According to a new report from Automotive News, Mazda's CEO Masamichi Kogai said that the Mazda Skyactiv D diesel powertrain is still set to make an American appearance. He told Automotive News that there is an internal timeline to get it to the States, and while he didn't reveal the timeline, he said he wants it to come here before he steps down as CEO. The powertrain is offered elsewhere, so it fits in the company's current vehicles, but the US has specific regulatory hurdles, and the engine's extra cost has to make sense from a sales and volume perspective. We doubt VW's diesel scandal helped the engine's sales pitch, either.

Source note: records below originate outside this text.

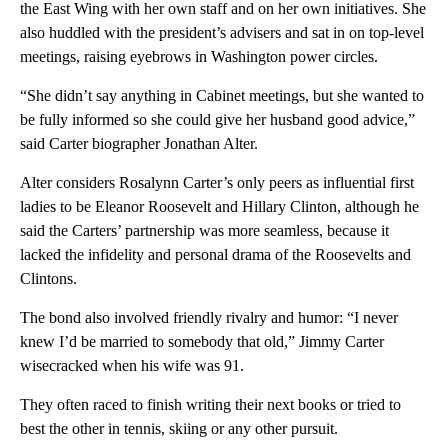
the East Wing with her own staff and on her own initiatives. She
also huddled with the president’s advisers and sat in on top-level
meetings, raising eyebrows in Washington power circles.
“She didn’t say anything in Cabinet meetings, but she wanted to
be fully informed so she could give her husband good advice,”
said Carter biographer Jonathan Alter.
Alter considers Rosalynn Carter’s only peers as influential first
ladies to be Eleanor Roosevelt and Hillary Clinton, although he
said the Carters’ partnership was more seamless, because it
lacked the infidelity and personal drama of the Roosevelts and
Clintons.
The bond also involved friendly rivalry and humor: “I never
knew I’d be married to somebody that old,” Jimmy Carter
wisecracked when his wife was 91.
They often raced to finish writing their next books or tried to
best the other in tennis, skiing or any other pursuit.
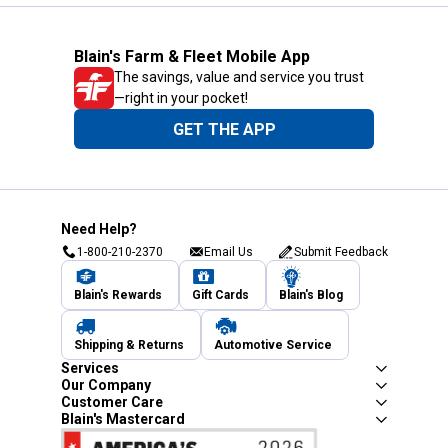
Blain's Farm & Fleet Mobile App
The savings, value and service you trust
—right in your pocket!
GET THE APP
Need Help?
1-800-210-2370
Email Us
Submit Feedback
Blain's Rewards
Gift Cards
Blain's Blog
Shipping & Returns
Automotive Service
Services
Our Company
Customer Care
Blain's Mastercard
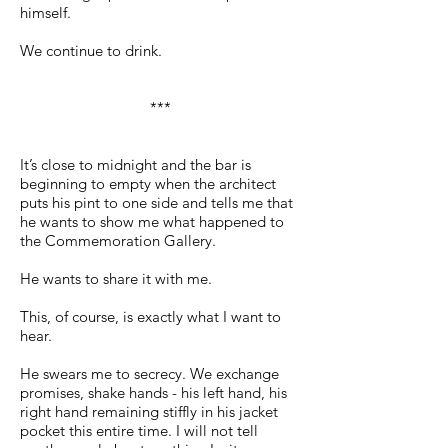
himself.
We continue to drink.
***
It’s close to midnight and the bar is
beginning to empty when the architect
puts his pint to one side and tells me that
he wants to show me what happened to
the Commemoration Gallery.
He wants to share it with me.
This, of course, is exactly what I want to
hear.
He swears me to secrecy. We exchange
promises, shake hands - his left hand, his
right hand remaining stiffly in his jacket
pocket this entire time. I will not tell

Automotive News also reports that the next generation of Skyactiv designs and engines are also on their way and will advance and improve on the current generation's strengths. Engineers revealed to Automotive News that they expect a 30 percent improvement in efficiency and are developing an engine with the sky-high compression ratio of 18: 1. This impressive ratio could be a further indication of Mazda's pursuit of homogenous charge compression ignition (HCCI) engines.
Mazda has had plenty of success with its strategy of making very efficient internal-combustion engines, but there are some concerns that the company can only improve so much. The main worry comes from the company's lack of investment in hybrid and electric powertrains. Even Mazda's North American CEO Masahiro Moro expressed concern about meeting a 54.5 mpg mandate for 2025. That mandate will no longer take effect, but increasing fuel economy requirements will always be an issue.